The three banks also contribute to development through their pivotal role in promoting small and medium-sized enterprises (SMEs) and various mega projects in the economy. The three banks also enhance financial inclusion through digitalisation and the application of innovative tools.

These three main roles – namely maintaining financial stability, promoting SMEs and enhancing financial inclusion – allow for the characterisation of the public commercial banks as PDBs. Yet several reforms are needed to increase their effectiveness in coping with future crises and new megatrends such as fintech and digitalisation.

The way forward

Generally, development banks can only play their important role if they have independence, flexibility and expertise. The mandate of development banks is of lesser importance. But it is important to distinguish between their development and macroeconomic roles since financing the government debt is not per se a development role.

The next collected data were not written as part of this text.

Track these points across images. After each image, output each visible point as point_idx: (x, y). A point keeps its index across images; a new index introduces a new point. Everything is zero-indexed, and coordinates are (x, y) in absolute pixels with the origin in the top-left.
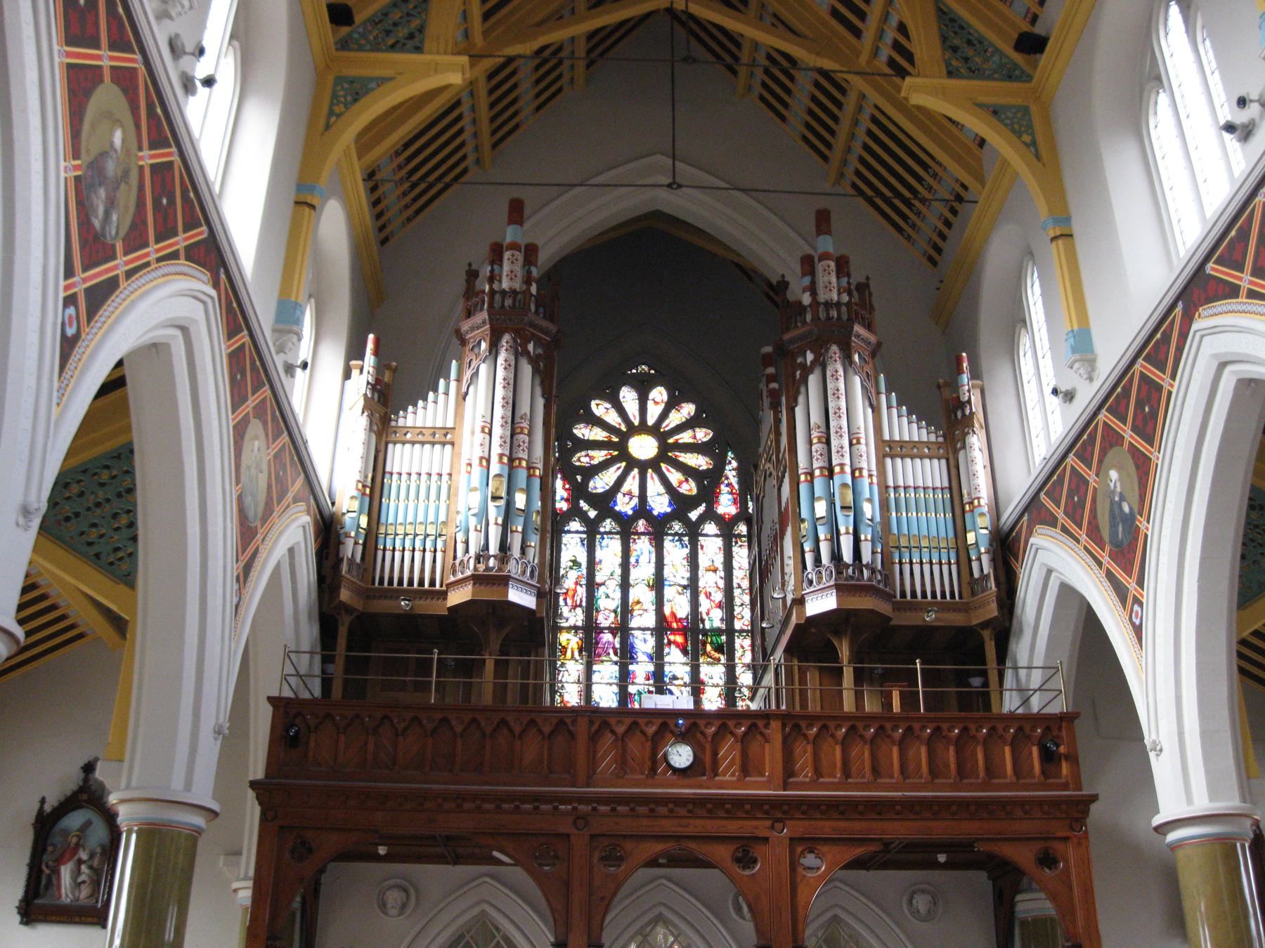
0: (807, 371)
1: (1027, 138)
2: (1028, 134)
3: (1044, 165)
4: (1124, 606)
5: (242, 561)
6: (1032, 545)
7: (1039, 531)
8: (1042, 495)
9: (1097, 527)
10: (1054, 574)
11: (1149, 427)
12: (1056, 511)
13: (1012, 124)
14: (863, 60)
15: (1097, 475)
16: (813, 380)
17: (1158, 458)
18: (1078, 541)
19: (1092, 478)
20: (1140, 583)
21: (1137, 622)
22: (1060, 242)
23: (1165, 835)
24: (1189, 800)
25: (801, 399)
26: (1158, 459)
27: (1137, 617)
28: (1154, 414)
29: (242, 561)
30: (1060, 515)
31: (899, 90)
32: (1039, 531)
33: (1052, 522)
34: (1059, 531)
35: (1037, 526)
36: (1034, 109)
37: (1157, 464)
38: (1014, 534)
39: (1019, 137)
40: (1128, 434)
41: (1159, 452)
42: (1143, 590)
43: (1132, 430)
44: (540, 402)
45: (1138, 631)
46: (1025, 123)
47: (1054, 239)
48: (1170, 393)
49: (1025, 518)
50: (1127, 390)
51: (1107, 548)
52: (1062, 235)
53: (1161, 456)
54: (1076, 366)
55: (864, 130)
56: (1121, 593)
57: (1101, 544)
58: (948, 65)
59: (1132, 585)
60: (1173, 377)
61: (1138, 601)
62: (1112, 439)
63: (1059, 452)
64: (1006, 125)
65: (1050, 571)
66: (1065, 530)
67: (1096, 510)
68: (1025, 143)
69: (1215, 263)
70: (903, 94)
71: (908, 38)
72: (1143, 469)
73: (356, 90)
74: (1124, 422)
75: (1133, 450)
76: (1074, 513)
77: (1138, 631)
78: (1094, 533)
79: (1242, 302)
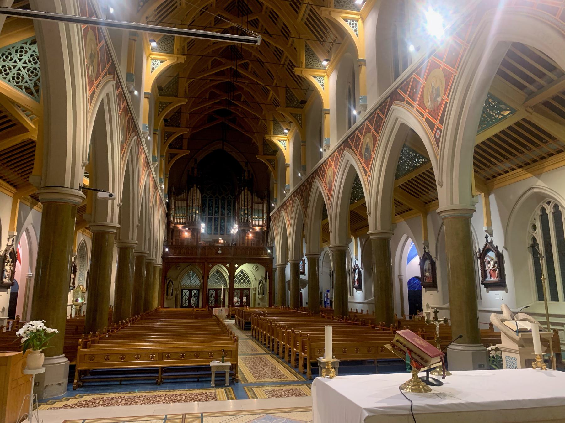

The introduction of stress testing since 2011 has enabled the Egyptian banks to react to several shocks including Covid-19. In the future, stress testing can focus on mitigating the risks of political challenges, economic fluctuations and natural disasters.

Moreover, the pandemic has accelerated the complete adoption of digitalisation. It is important in that context to have regulatory frameworks that will protect banks and customers from various cyber threats. While the Financial Regulatory Authority (FRA) has drafted a law to regulate non-banking fintech operations, the Central Bank of Egypt has not taken visible steps in this direction for the banking sector.

Finally, at the regulatory level, there is a need for a flexible prudential framework to allow banks to operate freely and still maintain high levels of financial resilience. The application of Basel IV principles is a further step in the right direction.

In addition, the future of the banking sector will be different and all banks have to equip themselves with all the requirements of the new era, which requires a fast-paced flexible technological infrastructure and sufficient training for all staff on all the new financial tools.

Further reading

Fernanda F, and F Carmem (2021) ‘Development Banks as an Arm of Economic Policy – Promoting Sustainable Structural Change’, International Journal of Political Economy 50(1): 44-59.

Fouad, J, M Said, W Sherif and C Zaki (2022) ‘Public Banks and Development in Egypt: Overview, Issues and the Way Forward’, ERF Working Paper No. 1594.

Marodon, R (2020) ‘Can development banks step up to the challenge of sustainable development?’, l’Agence Française du Développement research papers No. 175.

Mohieldin, M, and S Nasr (2003) ‘On Bank Privatization in Egypt’, ERF Working Paper No. 325.

Xu, J, R Marodon, X Ru, X Ren and X Wu (2021) ‘What are public development banks and development financing institutions? Qualification criteria, stylized facts and development trends’, China Economic Quarterly International 1(4): 271-94.